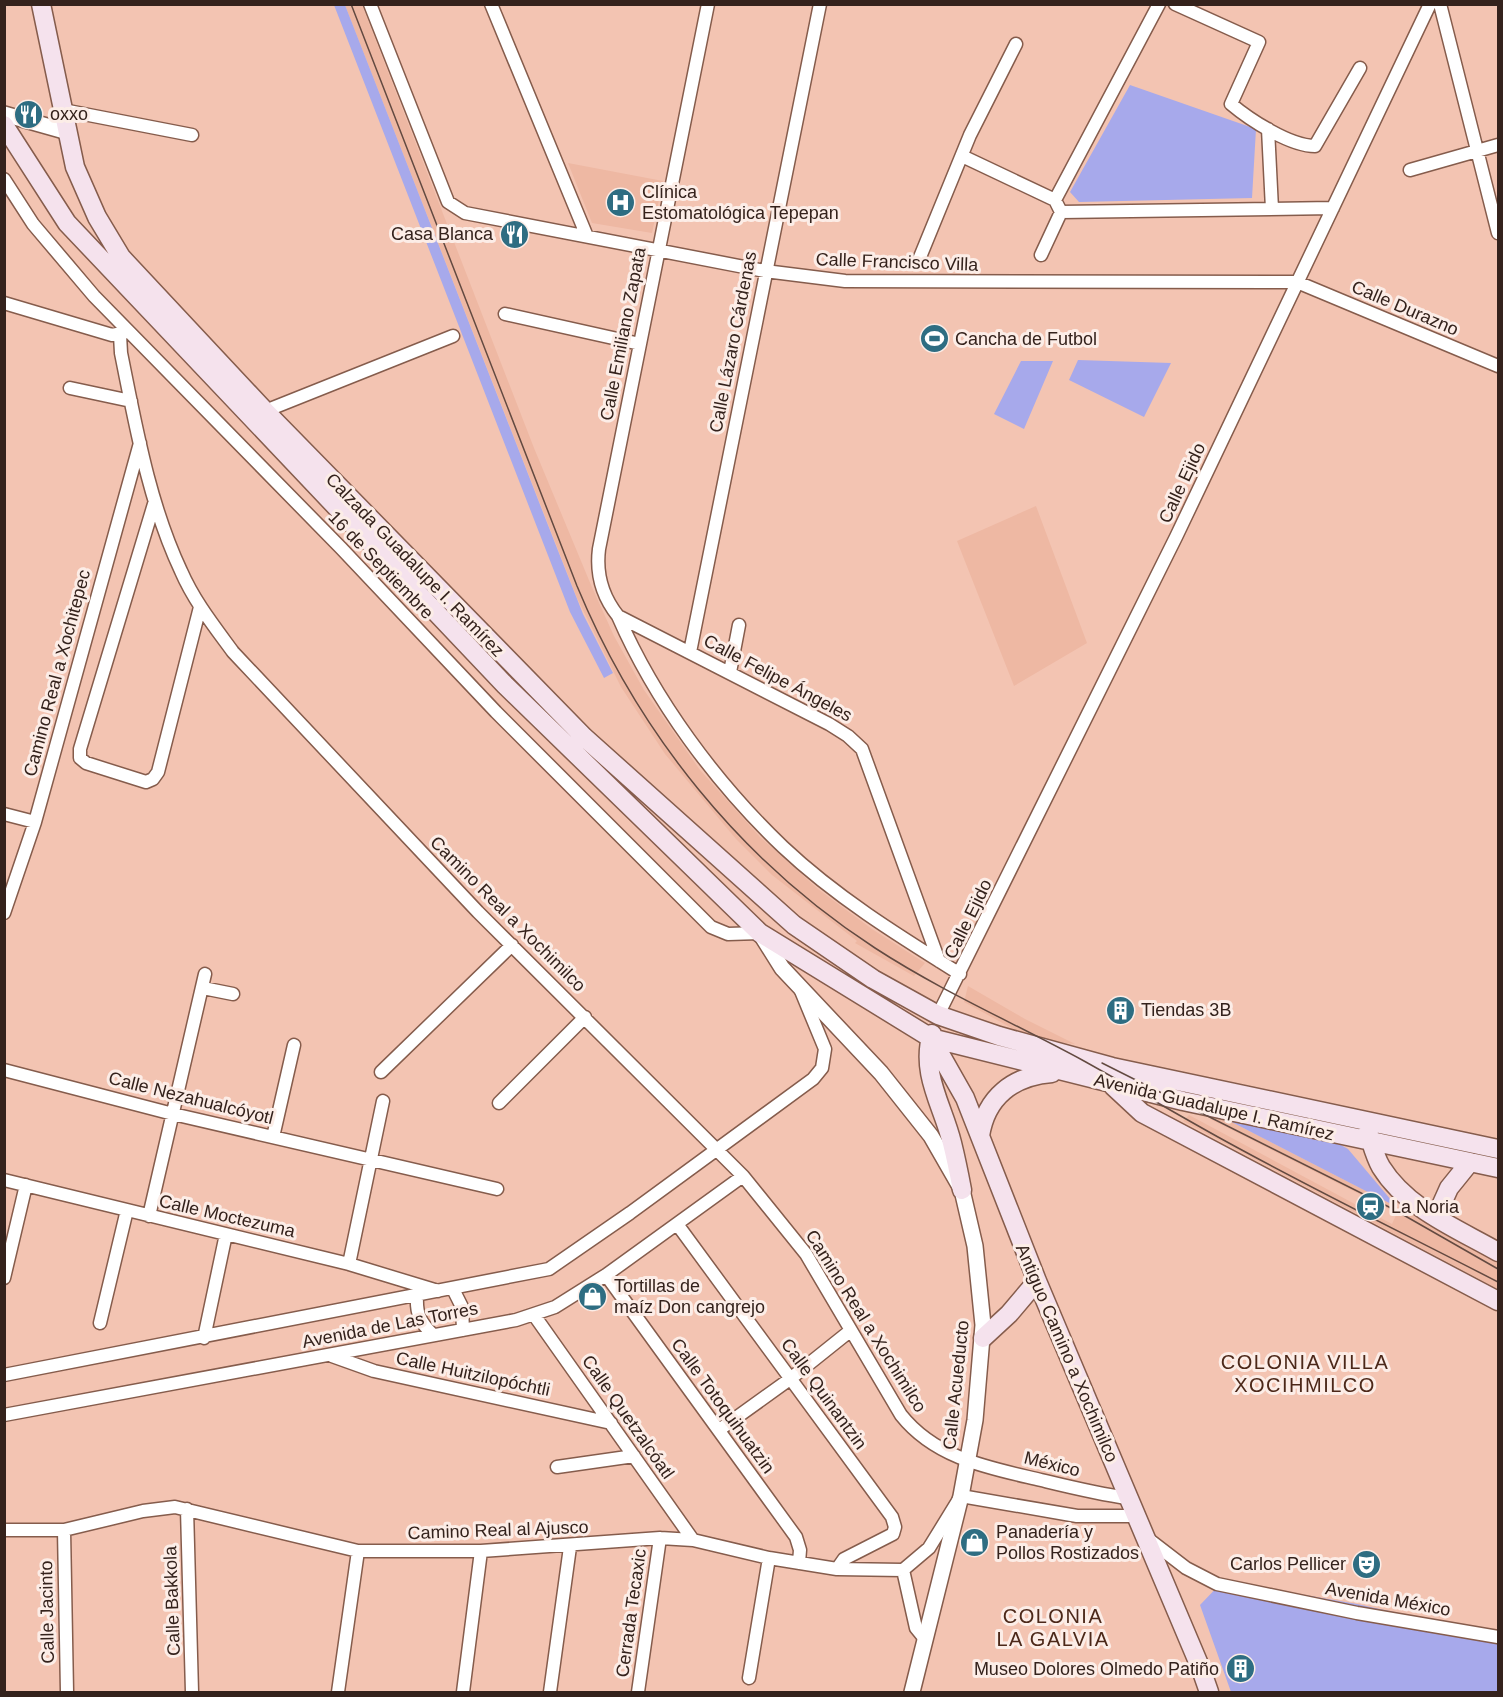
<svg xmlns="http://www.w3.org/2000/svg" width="1503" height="1697" viewBox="0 0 1503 1697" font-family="Arial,sans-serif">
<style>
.built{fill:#eeb8a3}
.green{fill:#a7a9eb}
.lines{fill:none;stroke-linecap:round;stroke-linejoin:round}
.minor-casing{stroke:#855c4c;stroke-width:15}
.tertiary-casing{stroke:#855c4c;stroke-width:18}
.secondary-casing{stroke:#855c4c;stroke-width:21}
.minor{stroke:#fff;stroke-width:12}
.tertiary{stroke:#fff;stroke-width:15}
.secondary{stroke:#f5e2ed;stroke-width:18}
.tram{stroke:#634a41;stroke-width:1.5}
.labels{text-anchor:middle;stroke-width:6;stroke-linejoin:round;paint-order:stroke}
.poi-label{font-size:18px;fill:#34221c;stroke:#fcede7;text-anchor:start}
.street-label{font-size:18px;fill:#34221c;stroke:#fcede7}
.neighbourhood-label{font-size:20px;letter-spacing:1.5px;fill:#4c2819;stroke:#fcede7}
</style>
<rect width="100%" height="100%" fill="#f3c4b2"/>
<path class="built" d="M345,5H362L534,448L591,585L614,636L644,690L700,770L760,837L818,889L872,929L925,963L914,976L855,943L857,941L772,875L736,839L665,754L621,687L577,598Z
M568,163L663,181L652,233L592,223Z
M1036,506L1087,643L1014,686L957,541Z
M968,986L1025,1019L1075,1044L1032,1039L964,1002Z
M1216,1114L1397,1207L1498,1263V1289L1183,1121L1189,1115L1392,1224L1397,1213L1210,1119Z"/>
<path class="green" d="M334,5H345L555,543L583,614L613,673L604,678L570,612Z
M1130,85L1256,129L1252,198L1079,202L1070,192Z
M1078,360L1171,363L1144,417L1069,380Z
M1021,361H1053L1024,429L994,414Z
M1218,1115L1341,1145L1348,1149L1397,1207Z
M1223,1581L1357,1604L1498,1635V1692H1231L1200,1605Z"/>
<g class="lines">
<defs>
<path id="minor" d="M370,4L448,202L465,213L765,271L845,281L1297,282L1498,366
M491,4L586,234
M708,4L599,549C596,573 602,596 618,616L829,724L848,736L862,749L939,961
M1175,4L1259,42L1231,104C1250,120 1290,146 1315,146L1360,68
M1440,4L1498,233
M63,110L192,135
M1268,129L1272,209
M962,156L1055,200
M1410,170L1498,145
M4,179L33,224L94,296L341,548L496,712L711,927L728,934L760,933
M1061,212L1333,208
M1041,255L1061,212L1055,200L1159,4
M918,262L970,135L1016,44
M4,303L112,335L127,332
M505,314L640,344
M120,335L121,353C136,427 149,503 181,571C194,601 214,626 233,652L478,912L743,1176L806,1254L901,1415C936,1459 990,1468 1041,1480C1070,1487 1098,1494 1128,1498
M70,388L131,401
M265,411L453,336
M154,504L80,749V758L86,763L146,782L153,779L158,772L200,607
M618,616C655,701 716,783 783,847C836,897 899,936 960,974
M690,652L820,4
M730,672L739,625
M4,814L35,822
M4,913L35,822L140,443
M203,988L233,994
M938,1015L1176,537L1430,4
M4,1070L173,1114L497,1189
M381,1072L512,945
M499,1103L585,1017
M273,1137L294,1045
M4,1180L349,1264L438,1291
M149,1216L205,974
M677,1224L892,1517L895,1527L893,1534L844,1559L837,1569
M349,1264L383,1101
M606,1275L796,1537L800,1550L799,1563
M4,1278L26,1185
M453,1289L462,1307L463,1330
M417,1296C416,1314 420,1322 433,1335
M534,1315L693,1540
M100,1323L127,1210
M204,1338L226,1234
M332,1356L374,1371L611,1423
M4,1375L549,1269L630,1213L813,1079L822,1068L825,1049L801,991
M4,1415L516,1320L555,1307L606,1275L743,1176
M719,1430L790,1379L850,1331
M557,1467L634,1456
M187,1509L192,1692
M4,1530H64L143,1511L175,1507L358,1551H481L660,1538L693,1540L769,1558L837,1569L903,1570L929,1548L961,1496L1077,1516H1135
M64,1530L67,1692
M1147,1538L1186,1568L1217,1584L1357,1613L1498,1637
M903,1570L916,1628L925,1639
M749,1678L769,1558
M338,1692L358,1551
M463,1692L481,1551
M550,1692L570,1547
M638,1692L660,1538"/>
<path id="tertiary" d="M4,114L68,132
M760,933L782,968L881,1073L931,1136L962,1190L975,1246L983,1325L975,1420L961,1496L912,1692"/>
<path id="secondary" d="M41,4L75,167L97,217L121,257L265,411L584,737L794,925L873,979L938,1015L999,1036L1112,1067L1498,1149
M4,125L67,223L505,685L760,933L931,1038L1183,1101L1498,1168
M932,1034C920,1073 943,1106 952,1143C956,1159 959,1174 962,1190
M931,1038L965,1098L1037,1281L1201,1669L1209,1692
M1113,1086L1142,1113L1498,1301
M1368,1132C1372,1144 1375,1157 1381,1167C1407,1209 1458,1229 1498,1252
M980,1136C986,1097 1013,1076 1052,1073
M1436,1217L1449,1188L1470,1162
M983,1338L1009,1314L1037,1281"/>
</defs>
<use href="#minor" class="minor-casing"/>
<use href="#tertiary" class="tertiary-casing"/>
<use href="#secondary" class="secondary-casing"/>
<use href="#minor" class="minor"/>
<use href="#tertiary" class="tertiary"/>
<use href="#secondary" class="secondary"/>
<path class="tram" d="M351,4L577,586C638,733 741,861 875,948C941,991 1014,1023 1084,1061C1129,1086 1173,1112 1218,1137C1310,1188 1405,1234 1498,1282
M1102,1063L1393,1209L1498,1269"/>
</g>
<defs>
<symbol id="restaurant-disc" viewBox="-11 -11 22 22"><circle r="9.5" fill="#2e6d82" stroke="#fcede7"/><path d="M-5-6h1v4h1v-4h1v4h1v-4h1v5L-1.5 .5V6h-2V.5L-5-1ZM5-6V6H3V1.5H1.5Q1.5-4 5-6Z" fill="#fff"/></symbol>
<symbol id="hospital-disc" viewBox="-11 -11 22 22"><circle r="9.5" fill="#2e6d82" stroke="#fcede7"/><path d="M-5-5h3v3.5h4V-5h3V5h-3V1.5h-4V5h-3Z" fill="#fff"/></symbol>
<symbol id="stadium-disc" viewBox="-11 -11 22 22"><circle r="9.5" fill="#2e6d82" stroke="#fcede7"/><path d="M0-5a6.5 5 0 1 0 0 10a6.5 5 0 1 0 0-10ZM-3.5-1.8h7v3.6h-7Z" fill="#fff"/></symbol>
<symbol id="building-disc" viewBox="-11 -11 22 22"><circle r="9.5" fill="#2e6d82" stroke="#fcede7"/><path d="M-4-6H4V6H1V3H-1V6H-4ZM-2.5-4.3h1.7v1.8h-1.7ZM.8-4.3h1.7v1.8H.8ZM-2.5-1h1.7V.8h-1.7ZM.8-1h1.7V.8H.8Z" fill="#fff"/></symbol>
<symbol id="station-disc" viewBox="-11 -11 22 22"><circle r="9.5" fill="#2e6d82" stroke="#fcede7"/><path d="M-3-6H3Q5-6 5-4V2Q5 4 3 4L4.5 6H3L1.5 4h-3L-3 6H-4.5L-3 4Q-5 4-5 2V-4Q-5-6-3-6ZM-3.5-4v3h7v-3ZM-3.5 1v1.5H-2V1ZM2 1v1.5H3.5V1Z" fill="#fff"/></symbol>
<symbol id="shop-disc" viewBox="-11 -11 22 22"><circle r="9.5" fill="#2e6d82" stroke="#fcede7"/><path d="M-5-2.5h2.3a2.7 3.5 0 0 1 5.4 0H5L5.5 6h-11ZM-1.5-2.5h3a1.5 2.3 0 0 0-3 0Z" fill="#fff"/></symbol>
<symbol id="theatre-disc" viewBox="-11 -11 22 22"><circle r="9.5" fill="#2e6d82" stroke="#fcede7"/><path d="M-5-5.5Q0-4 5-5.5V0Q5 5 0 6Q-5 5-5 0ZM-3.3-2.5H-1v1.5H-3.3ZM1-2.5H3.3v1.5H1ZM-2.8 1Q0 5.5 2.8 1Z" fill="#fff"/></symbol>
</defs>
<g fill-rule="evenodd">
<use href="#restaurant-disc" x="12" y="98" width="33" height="33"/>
<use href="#hospital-disc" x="604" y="186" width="33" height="33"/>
<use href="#restaurant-disc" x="498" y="218" width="33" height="33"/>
<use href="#stadium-disc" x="918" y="322" width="33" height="33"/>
<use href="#building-disc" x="1104" y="994" width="33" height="33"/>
<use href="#station-disc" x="1354" y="1190" width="33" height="33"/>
<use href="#shop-disc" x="576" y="1280" width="33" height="33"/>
<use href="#shop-disc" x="958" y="1526" width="33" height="33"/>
<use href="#theatre-disc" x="1350" y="1548" width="33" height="33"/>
<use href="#building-disc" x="1224" y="1652" width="33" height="33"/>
</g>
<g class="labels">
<g class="poi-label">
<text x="50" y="120">oxxo</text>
<text x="642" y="198">Clínica<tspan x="642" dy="21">Estomatológica Tepepan</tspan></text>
<text x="493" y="240" text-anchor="end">Casa Blanca</text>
<text x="955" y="345">Cancha de Futbol</text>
<text x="1141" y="1016">Tiendas 3B</text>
<text x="1391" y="1213">La Noria</text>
<text x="614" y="1292">Tortillas de<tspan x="614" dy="21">maíz Don cangrejo</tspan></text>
<text x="996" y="1538">Panadería y<tspan x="996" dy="21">Pollos Rostizados</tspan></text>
<text x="1346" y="1570" text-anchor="end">Carlos Pellicer</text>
<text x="1219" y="1675" text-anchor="end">Museo Dolores Olmedo Patiño</text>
</g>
<g class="street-label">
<text transform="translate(897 262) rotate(2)" y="6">Calle Francisco Villa</text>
<text transform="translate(1405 308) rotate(23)" y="6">Calle Durazno</text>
<text transform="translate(623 334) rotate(-79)" y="6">Calle Emiliano Zapata</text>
<text transform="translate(733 342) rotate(-79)" y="6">Calle Lázaro Cárdenas</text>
<text transform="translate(1182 483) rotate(-65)" y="6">Calle Ejido</text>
<text transform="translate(381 565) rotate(46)" y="6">16 de Septiembre</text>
<text transform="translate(415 565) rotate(46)" y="6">Calzada Guadalupe I. Ramírez</text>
<text transform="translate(57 673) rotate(-75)" y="6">Camino Real a Xochitepec</text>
<text transform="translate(778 678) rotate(28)" y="6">Calle Felipe Ángeles</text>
<text transform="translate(508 914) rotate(45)" y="6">Camino Real a Xochimilco</text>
<text transform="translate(968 919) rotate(-64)" y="6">Calle Ejido</text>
<text transform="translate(191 1098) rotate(14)" y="6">Calle Nezahualcóyotl</text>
<text transform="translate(1214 1107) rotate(13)" y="6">Avenida Guadalupe I. Ramírez</text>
<text transform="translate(227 1216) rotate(13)" y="6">Calle Moctezuma</text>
<text transform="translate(866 1321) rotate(58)" y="6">Camino Real a Xochimilco</text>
<text transform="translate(390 1325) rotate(-11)" y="6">Avenida de Las Torres</text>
<text transform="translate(1067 1353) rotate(67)" y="6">Antiguo Camino a Xochimilco</text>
<text transform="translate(473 1374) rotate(12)" y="6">Calle Huitzilopóchtli</text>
<text transform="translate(956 1385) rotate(-84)" y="6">Calle Acueducto</text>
<text transform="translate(824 1394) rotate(54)" y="6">Calle Quinantzin</text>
<text transform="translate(723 1406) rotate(54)" y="6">Calle Totoquihuatzin</text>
<text transform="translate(628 1417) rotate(55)" y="6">Calle Quetzalcóatl</text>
<text transform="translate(1052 1464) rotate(14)" y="6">México</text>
<text transform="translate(498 1530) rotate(-2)" y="6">Camino Real al Ajusco</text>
<text transform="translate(1388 1599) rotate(10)" y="6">Avenida México</text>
<text transform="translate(172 1601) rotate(-92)" y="6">Calle Bakkola</text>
<text transform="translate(47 1612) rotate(-91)" y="6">Calle Jacinto</text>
<text transform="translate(631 1613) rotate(-82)" y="6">Cerrada Tecaxic</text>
</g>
<g class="neighbourhood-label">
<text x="1305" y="1369">COLONIA VILLA<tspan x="1305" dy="23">XOCIHMILCO</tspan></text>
<text x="1053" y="1623">COLONIA<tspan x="1053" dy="23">LA GALVIA</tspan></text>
</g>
</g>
<rect width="1503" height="1697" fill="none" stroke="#34221c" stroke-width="12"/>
</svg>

*-*-*

YOUR ASSIGNMENT. "lines" is the string to look for; please copy every line of the records above where it appears.

SOLUTION FOR THIS TASK.
.lines{fill:none;stroke-linecap:round;stroke-linejoin:round}
<g class="lines">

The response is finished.